We artificially divided the non-neoplastic parenchyma into 4 groups, according to the distance from the tumor. As a result, a typical narrow area within the peritumoral tissues, filled with high-grade histological changes, was observed in all the specimens, and was named compression band (CB) (Additional file 1: Figure S5). However, no tumor invasion was observed in the CB. As the CB contains few functional glomeruli, preserving all parenchyma adjacent to the renal tumor when deciding the enucleation margin may be not necessary [15]. Azhar and Kheemes’ data [8, 9] also support our hypothesis. Although, traditionally, preserving as much renal parenchyma as feasible while ensuring a negative margin in partial nephrectomy, is a core aim of the surgeons [16‐18].

Tumor PC, as a rim of hyperplastic connective tissue, can be found immediately adjacent to the edge of the tumor [19]. PCs are not merely a protection against tumor invasion, but also offer a favorable surgical division in enucleation. Several studies reported on the characteristics of PC [8, 19‐21]. Azhar et al. [8] retrospectively observed 124 renal tumors, uncovering PCs in 96% of the total number. Mean PC thickness was 0.7 mm and PC invasion was found in 29% of the tumors. Our data are mainly in agreement with Azhar’s study, though PC invasion only occurred in 10.2% of cases in our study. This result may be due to different tumor characteristics and sampling approaches: all specimens were obtained via RN and mean size was 5.6 cm in our study; while in Azhar’s study, 10% of tumors were benign, 81% were PN specimens and mean size of tumors was 3.9 cm. Apart from the differences amongst the tumors per se, the chosen surgical procedure may also play an important role in those variant results. PN is usually performed along the margins of PC, which may exert destructive and squeezing effects on PCs, because of the intraoperative manipulation. In contrast, RN generally preserves the integrated anatomical structures of the whole specimen. Lastly, our data, as well as that of other studies [8, 20], suggested that tumor PC was more likely presence in clear cell RCCs.

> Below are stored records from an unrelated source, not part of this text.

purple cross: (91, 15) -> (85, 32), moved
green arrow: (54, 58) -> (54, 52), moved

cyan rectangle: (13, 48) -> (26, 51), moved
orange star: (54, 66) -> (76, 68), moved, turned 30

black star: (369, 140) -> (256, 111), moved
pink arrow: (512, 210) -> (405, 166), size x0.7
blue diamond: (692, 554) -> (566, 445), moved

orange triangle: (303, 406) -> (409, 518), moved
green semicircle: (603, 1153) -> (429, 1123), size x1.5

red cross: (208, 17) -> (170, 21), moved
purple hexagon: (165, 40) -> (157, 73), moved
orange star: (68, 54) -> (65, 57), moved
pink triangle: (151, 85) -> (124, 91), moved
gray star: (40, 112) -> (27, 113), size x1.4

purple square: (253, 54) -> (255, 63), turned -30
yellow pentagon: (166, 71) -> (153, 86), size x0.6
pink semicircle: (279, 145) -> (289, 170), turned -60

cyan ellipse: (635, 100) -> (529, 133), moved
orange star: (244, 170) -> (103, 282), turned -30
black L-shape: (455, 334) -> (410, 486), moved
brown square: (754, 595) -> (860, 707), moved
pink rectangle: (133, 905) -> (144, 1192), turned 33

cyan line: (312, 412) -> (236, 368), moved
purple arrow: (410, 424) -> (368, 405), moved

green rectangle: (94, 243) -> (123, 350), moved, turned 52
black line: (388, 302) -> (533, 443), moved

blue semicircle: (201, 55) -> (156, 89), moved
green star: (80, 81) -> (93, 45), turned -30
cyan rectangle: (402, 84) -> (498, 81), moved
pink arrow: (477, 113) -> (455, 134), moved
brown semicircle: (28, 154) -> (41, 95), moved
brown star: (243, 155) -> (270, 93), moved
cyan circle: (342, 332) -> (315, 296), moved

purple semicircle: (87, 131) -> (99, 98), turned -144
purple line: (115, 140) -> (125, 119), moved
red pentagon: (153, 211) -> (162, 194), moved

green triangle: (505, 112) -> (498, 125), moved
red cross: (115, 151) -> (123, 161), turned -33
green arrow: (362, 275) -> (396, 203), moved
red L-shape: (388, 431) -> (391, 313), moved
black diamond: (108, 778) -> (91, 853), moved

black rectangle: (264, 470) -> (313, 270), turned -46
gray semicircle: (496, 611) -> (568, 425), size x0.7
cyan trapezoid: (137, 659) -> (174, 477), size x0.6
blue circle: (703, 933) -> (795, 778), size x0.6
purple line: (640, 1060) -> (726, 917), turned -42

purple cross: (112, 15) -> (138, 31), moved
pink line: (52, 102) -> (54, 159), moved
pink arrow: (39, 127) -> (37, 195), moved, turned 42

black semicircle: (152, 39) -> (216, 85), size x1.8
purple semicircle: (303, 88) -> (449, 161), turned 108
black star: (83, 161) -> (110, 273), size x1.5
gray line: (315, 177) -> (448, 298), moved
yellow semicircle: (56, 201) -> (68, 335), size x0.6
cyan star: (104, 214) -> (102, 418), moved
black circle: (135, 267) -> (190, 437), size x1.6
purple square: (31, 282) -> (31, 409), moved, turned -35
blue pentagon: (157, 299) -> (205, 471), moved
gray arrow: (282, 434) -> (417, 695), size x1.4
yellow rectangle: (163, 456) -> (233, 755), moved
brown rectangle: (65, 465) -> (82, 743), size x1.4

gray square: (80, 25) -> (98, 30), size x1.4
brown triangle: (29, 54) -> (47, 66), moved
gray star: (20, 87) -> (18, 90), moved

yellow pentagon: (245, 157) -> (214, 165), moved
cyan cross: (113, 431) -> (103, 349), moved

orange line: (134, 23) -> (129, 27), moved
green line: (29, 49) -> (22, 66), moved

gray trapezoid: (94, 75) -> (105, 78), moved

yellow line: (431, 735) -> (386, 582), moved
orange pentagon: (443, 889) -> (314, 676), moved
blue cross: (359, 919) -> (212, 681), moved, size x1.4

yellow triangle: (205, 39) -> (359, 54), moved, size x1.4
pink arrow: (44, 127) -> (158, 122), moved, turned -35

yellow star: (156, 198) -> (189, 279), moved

There are several limitations to our study. First, this is a single-institution study, with insufficient sample size. Second, limited cases of papillary or chromophobe subtypes were enrolled in this study, which makes it difficult to draw a definitive conclusion in these subtypes. As the study is an observational research, the variables of renal function were not considered. We will continue the follow-up of these patients in a further study. Yet, we believe these data give a comprehensive description of histological changes in non-neoplastic parenchyma in RCC.

In agreement with prior reports, our findings suggest that most RCCs have a well-developed pseudo-capsule, especially the clear cell RCC. Histological changes are more common in the peritumoral parenchyma (1–2 mm), whereas the distant parenchyma (10–20 mm) is approaches normal histology. A band of compression with abundant histological changes was generally observed in parenchyma adjacent to PC or tumor margin. Due to few functional glomeruli being present in the parenchyma within the CB, its preservation while performing an enucleation margin may not be entirely necessary.